Le problème, c’est que ce dernier Bond semble par ailleurs paralysé par l’hérédité. Symptôme évident : la musique, omniprésente et franchement envahissante (elle n’est d’ailleurs qu’un élément d’un mixage sonore très agressif), est perpétuellement figée sur les mêmes thèmes piochés dans les Bond des années 60. Qu’on les reprenne de temps en temps comme clin d’œil, c’est l’évidence ; mais au contraire de Skyfall, Spectre n’a aucun morceau marquant et repose entièrement sur une signature auditive dérivée de James Bond contre Dr No. Autre détail du même acabit : pour la première fois depuis Brosnan, l’ouverture se fait sur la scène du canon, ce qui là aussi renvoie à une signature vieille d’un demi-siècle.
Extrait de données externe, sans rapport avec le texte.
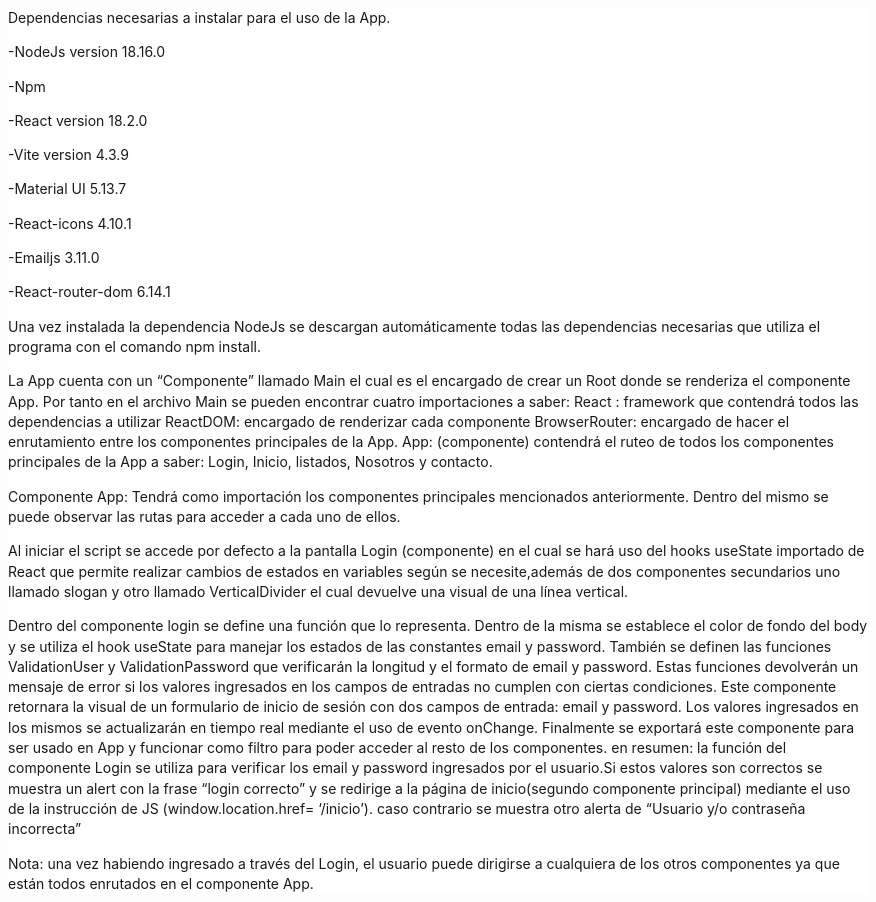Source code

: Dependencias necesarias a instalar para el uso de la App.

-NodeJs version 18.16.0

-Npm 

-React version 18.2.0

-Vite version 4.3.9

-Material UI 5.13.7

-React-icons 4.10.1

-Emailjs 3.11.0

-React-router-dom 6.14.1

Una vez instalada la dependencia NodeJs se descargan automáticamente todas las dependencias necesarias que utiliza el programa con el comando npm install.

La App cuenta con un “Componente” llamado Main el cual es el encargado de crear un  Root  donde se renderiza el componente App. Por tanto en el archivo Main se pueden encontrar cuatro importaciones a saber: 
React :  framework que contendrá todos las dependencias a utilizar
 ReactDOM:  encargado de renderizar cada componente
BrowserRouter: encargado de hacer el enrutamiento entre los componentes principales de la App.
App: (componente) contendrá el ruteo de todos los componentes principales de la App a saber: Login, Inicio, listados, Nosotros y contacto.

Componente App: 
	Tendrá como importación los componentes principales mencionados anteriormente.
	Dentro del mismo se puede observar las rutas para acceder a cada uno de ellos.

Al iniciar el script se accede por defecto a la pantalla Login (componente) en el cual se hará uso del hooks useState importado de React que permite realizar cambios de estados en variables según se necesite,además de dos componentes secundarios uno llamado slogan y otro llamado VerticalDivider el cual devuelve una visual de una línea vertical.


Dentro del componente login se define una función que lo representa. Dentro de la misma se establece el color de fondo del body y se utiliza el hook useState para manejar los estados de las constantes email y password. También se definen las funciones ValidationUser y ValidationPassword que verificarán la longitud y el formato de email y password. Estas funciones devolverán un mensaje de error si los valores ingresados en los campos de entradas no cumplen con ciertas condiciones. 
Este componente retornara la visual de un formulario de inicio de sesión con dos campos de entrada: email y password. Los valores ingresados en los mismos se actualizarán en tiempo real mediante el uso de evento onChange. 
Finalmente se exportará este componente para ser usado en App y funcionar como filtro para poder acceder al resto de los componentes. 
en resumen: la función del componente Login se utiliza para verificar los email y password ingresados por el usuario.Si estos valores son correctos se muestra un alert con la frase “login correcto” y se redirige a la página de inicio(segundo componente principal) mediante el uso de la instrucción de JS (window.location.href= ‘/inicio’). caso contrario se muestra otro alerta de “Usuario y/o contraseña incorrecta”  

Nota: una vez habiendo  ingresado a través del Login, el usuario puede dirigirse a cualquiera de los otros componentes ya que están todos enrutados en el componente App.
Pour son premier opus, Mendes avait utilisé les clins d’œil à bon escient et avait su sortir des chemins tracés ; ici, hormis l’intervention plus directe de ses supérieurs et malgré le débat sur la caducité du dispositif 00 et son évolution dans l’ère moderne, tout renvoie aux Bond traditionnels, et le scénario est finalement assez simpliste malgré la volonté de creuser les personnages.
L’ensemble est donc assez décevant ; ce n’est pas vraiment un mauvais Bond, et il reste bien meilleur que Quantum of solace, mais franchement, j’attendais bien mieux.
(Quant à la décision de la distribution de rajouter « 007 » devant le titre, comme si les Français étaient trop stupides pour retenir que Spectre était le titre du nouveau James Bond, je saurais même pas la commenter poliment.)